Working out the tax treatment on your income-protection premiums isn’t always simple. But here’s some points to help you work out what you can claim.
Why should I get income protection?
If you’re of working age you almost certainly have a range of outgoings – mortgage or rent payments, grocery and utility bills, school fees and/or car costs – that will continue even if your income ceases. Unless you’ve got sufficient savings to survive for months, or possibly years, without an income, it’s sensible to insure it, just as you would your house or car.
Is income-protection insurance tax-deductible?
Costs directly related to you being able to earn an income are allowable as a tax deduction. So this includes the premiums you pay for income-protection policies.
For example, someone earning $100,000 a year has a marginal tax rate of 39 per cent (including 2 per cent Medicare levy based on 2017-18 marginal tax rates). If they pay an income-protection premium of $2000, they may effectively get a tax benefit of 39 per cent of that amount (i.e. $780).

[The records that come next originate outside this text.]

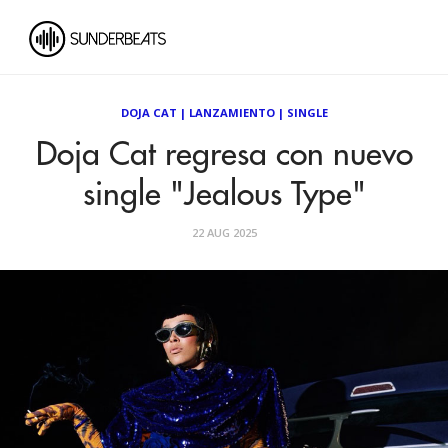
DOJA CAT
|
LANZAMIENTO
|
SINGLE
Doja Cat regresa con nuevo
single "Jealous Type"
22 AUG 2025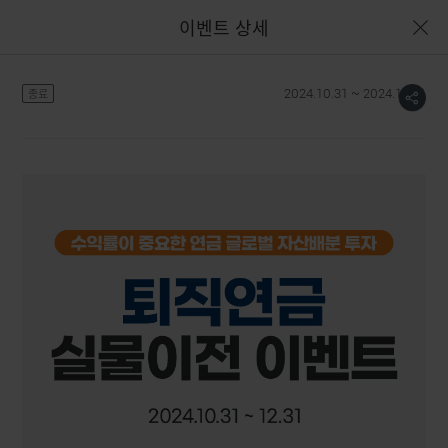
이벤트 상세
공유하기
2024.10.31 ~ 2024.12.31
종료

|Your income-protection insurance premiums||$2000|
|Your taxable income (leaving aside other deductions)||$98,000|
|Potential tax benefit||$780|
While the premiums may be deductible, if you do make a claim under the policy, any money you receive from your insurer may be taxed the same way as if it was your salary, and should be included in your assessable income.
How many hours per week do I need to work to qualify for income-protection insurance?
Income-protection insurance is primarily designed for those with a quantifiable, regular income or who works at least 20 hours a week. Contractors and the self-employed are usually eligible, but special conditions may apply to them.
The following are not generally covered:
- unpaid carers
- part-time employees working fewer than 20 hours a week
- casual workers.
Also, check if your policy has any special requirements or conditions around paid or unpaid maternity leave as this may affect your eligibility for cover or the payments you may receive if you claim.
My income-protection policy is ‘bundled’ with my life, trauma or total and permanent disability insurance: can I deduct the whole premium?
A deduction may only be available for the portion that pays for income protection.
So, if you’re paying an annual premium of $4000, half of which is for income-protection insurance and half of which is for trauma insurance, you can only claim for half (i.e. $2000) of the premium.
What if I’ve got income-protection insurance through my super fund and have a separate income-protection policy from an insurer?
While you can’t directly claim a tax deduction for insurance bought through your super, there are favourable tax concessions available for personal contributions made to super.
But, when it comes to receiving the benefit, you can’t ‘double-dip’ and make an insurance claim through both funds. Typically, the most you can insure yourself for is 75 per cent to 85 per cent of your income.
It’s worth speaking to a financial adviser to see which strategy best suits your personal circumstances. Generally, income-protection policies taken out through super offer more restricted cover and because the cost of insurance premiums is deducted from your super balance, it could reduce the amount of money available for your retirement.
The information above is of a general nature only, and does not constitute tax advice or financial product advice. We recommend you seek tax advice specific to your personal circumstances from a tax adviser or registered tax agent. While ANZ has taken care to ensure that this information is from reliable sources, it cannot warrant its accuracy, completeness or suitability for your intended use. To the extent permitted by law, ANZ does not accept any responsibility or liability arising from your use of this information.